Forum Moderators: open

Message Too Old, No Replies

Deepcrawl question, and HTTP_IF_MODIFIED_SINCE

         

Jesse_Smith

4:19 am on Mar 14, 2003 (gmt 0)

WebmasterWorld Senior Member 10+ Year Member



On my sites that I havn't done any changes to since the last deepcrawl, the deepcrawl is hardly doing anything, while it is going through sites that I have added stuff to and made changes to. Will it delete links that it doesn't look at in the deepcrawl? If it skips a site that hasn't had any changes to, does that mean the server supports HTTP_IF_MODIFIED_SINCE?

How do you know if you have HTTP_IF_MODIFIED_SINCE on the server?

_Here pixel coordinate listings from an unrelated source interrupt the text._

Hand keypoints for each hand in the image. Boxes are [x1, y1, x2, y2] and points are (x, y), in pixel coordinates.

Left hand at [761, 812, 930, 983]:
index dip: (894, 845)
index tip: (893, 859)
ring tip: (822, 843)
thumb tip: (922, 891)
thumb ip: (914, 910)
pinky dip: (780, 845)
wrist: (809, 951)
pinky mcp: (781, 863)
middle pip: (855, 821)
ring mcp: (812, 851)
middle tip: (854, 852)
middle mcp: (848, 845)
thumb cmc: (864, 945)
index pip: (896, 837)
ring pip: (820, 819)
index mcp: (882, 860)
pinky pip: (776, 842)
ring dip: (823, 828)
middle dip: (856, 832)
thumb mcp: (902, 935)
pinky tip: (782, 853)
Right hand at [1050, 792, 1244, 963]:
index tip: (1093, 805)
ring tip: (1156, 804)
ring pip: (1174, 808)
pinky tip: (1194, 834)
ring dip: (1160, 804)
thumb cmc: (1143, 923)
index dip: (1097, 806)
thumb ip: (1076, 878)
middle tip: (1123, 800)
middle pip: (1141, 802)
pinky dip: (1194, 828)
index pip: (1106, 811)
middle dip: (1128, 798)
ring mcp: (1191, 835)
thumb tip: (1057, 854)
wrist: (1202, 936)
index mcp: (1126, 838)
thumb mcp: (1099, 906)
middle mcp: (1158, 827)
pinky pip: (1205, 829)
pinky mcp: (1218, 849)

On 2/11/03 when I tried it out with Google in a log script, it gave out
HTTP_IF_MODIFIED_SINCE >> Thu, 02 Jan 2003 03:57:20 GMT
so I'm guessing my server does support it, saving me a ton of bandwidth, and won't delete the links it doesn't look at. Would that be correct?

jdMorgan

4:54 am on Mar 14, 2003 (gmt 0)

WebmasterWorld Senior Member 10+ Year Member



Jesse_Smith,

> Will it delete links that it doesn't look at in the deepcrawl?

No.

> How do you know if you have HTTP_IF_MODIFIED_SINCE on the server?

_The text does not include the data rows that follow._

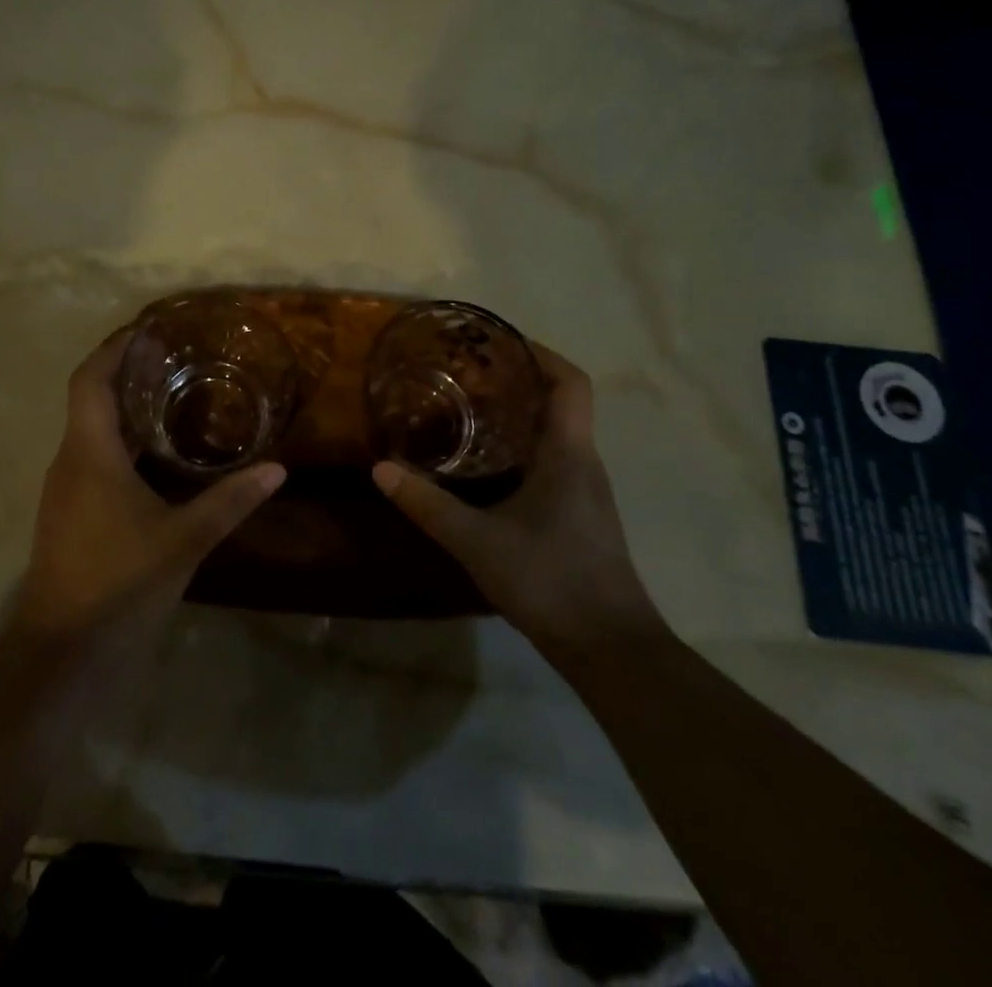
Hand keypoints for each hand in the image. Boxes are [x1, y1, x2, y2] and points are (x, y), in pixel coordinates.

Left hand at [14, 331, 284, 637]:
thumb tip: (278, 469)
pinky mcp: (69, 513)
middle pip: (90, 399)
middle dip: (126, 373)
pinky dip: (122, 440)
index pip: (89, 379)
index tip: (147, 329)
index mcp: (88, 453)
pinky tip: (157, 455)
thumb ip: (230, 501)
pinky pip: (92, 457)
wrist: (61, 653)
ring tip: (173, 395)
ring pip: (91, 430)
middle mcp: (69, 461)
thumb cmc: (118, 584)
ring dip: (124, 408)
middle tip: (175, 358)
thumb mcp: (184, 540)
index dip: (113, 348)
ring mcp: (64, 489)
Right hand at [373, 344, 662, 656]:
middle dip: (517, 379)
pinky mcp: (580, 515)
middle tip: (466, 373)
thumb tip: (381, 469)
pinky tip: (485, 466)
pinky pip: (552, 461)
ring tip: (467, 410)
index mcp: (569, 453)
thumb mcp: (477, 541)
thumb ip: (428, 504)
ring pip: (555, 433)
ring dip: (518, 414)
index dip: (540, 353)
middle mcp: (583, 462)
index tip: (498, 343)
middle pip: (560, 402)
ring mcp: (585, 491)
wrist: (610, 649)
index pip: (570, 382)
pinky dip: (521, 447)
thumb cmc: (550, 580)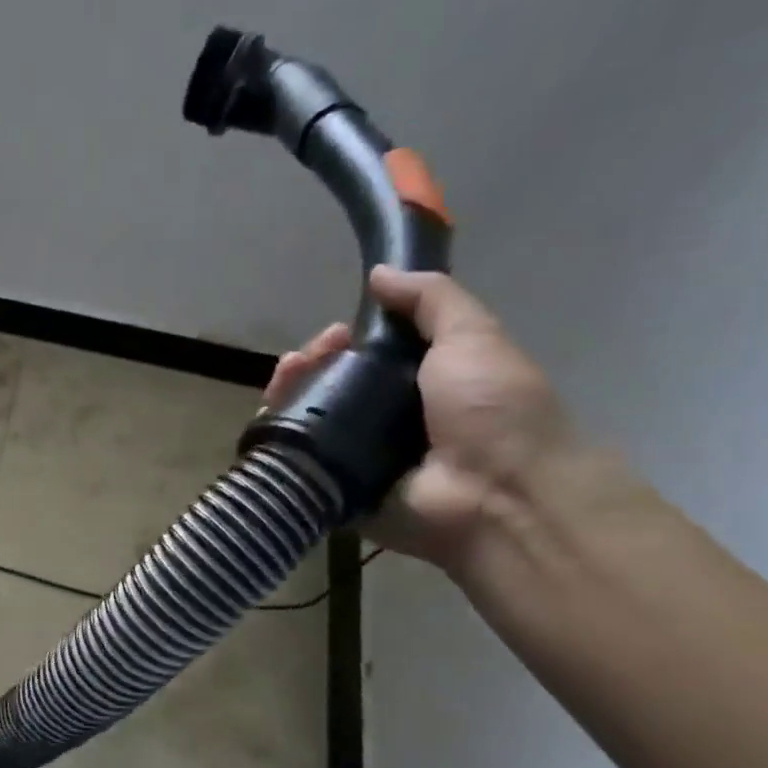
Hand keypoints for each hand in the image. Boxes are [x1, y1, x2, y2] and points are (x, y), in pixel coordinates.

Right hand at [264, 266, 572, 569]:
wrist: (495, 494)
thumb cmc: (493, 412)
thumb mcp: (473, 338)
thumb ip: (432, 301)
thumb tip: (381, 273)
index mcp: (418, 389)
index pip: (364, 358)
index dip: (344, 341)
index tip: (338, 331)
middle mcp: (383, 423)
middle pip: (328, 387)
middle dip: (311, 364)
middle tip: (310, 355)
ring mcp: (355, 460)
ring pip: (305, 421)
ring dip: (288, 393)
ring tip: (287, 377)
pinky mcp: (332, 491)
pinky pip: (295, 462)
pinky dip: (277, 439)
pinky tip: (273, 415)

Use the WebmasterWorld Server Header Checker [webmasterworld.com] and look for "Last-Modified" in your server's response.

In your logs, you should still see the 'bot requesting files, but instead of a 200-OK response code, you should see a 304-Not Modified response. This still saves bandwidth, since only the HTTP header is returned if the content has not been modified.

HTH,
Jim

Jesse_Smith

5:22 am on Mar 14, 2003 (gmt 0)

WebmasterWorld Senior Member 10+ Year Member



Does any one know how to get it working on HTML files? It only works on txt files.

jdMorgan

5:37 am on Mar 14, 2003 (gmt 0)

WebmasterWorld Senior Member 10+ Year Member



What server are you hosted on, Apache, IIS, or other?

Jim

Jesse_Smith

7:11 am on Mar 14, 2003 (gmt 0)

WebmasterWorld Senior Member 10+ Year Member



Apache

jdMorgan

2:04 pm on Mar 14, 2003 (gmt 0)

WebmasterWorld Senior Member 10+ Year Member



Jesse_Smith,

Using the Apache <files> directive [httpd.apache.org], mod_expires [httpd.apache.org], and mod_headers [httpd.apache.org], here's an example for use in .htaccess:


# Set up Cache Control headers
# Default - Set http response header to expire everything 1 week from last access, set must-revalidate
ExpiresActive On
ExpiresDefault A604800
Header append Cache-Control: "must-revalidate"
# Apply a customized Cache-Control header to frequently-updated files
<Files robots.txt>
ExpiresDefault A1
Header unset Cache-Control:
Header append Cache-Control: "no-cache, must-revalidate"
</Files>
<Files index.html>
ExpiresDefault A3600
</Files>

You can also use ExpiresByType in mod_expires if that is more suitable to your needs.

Jim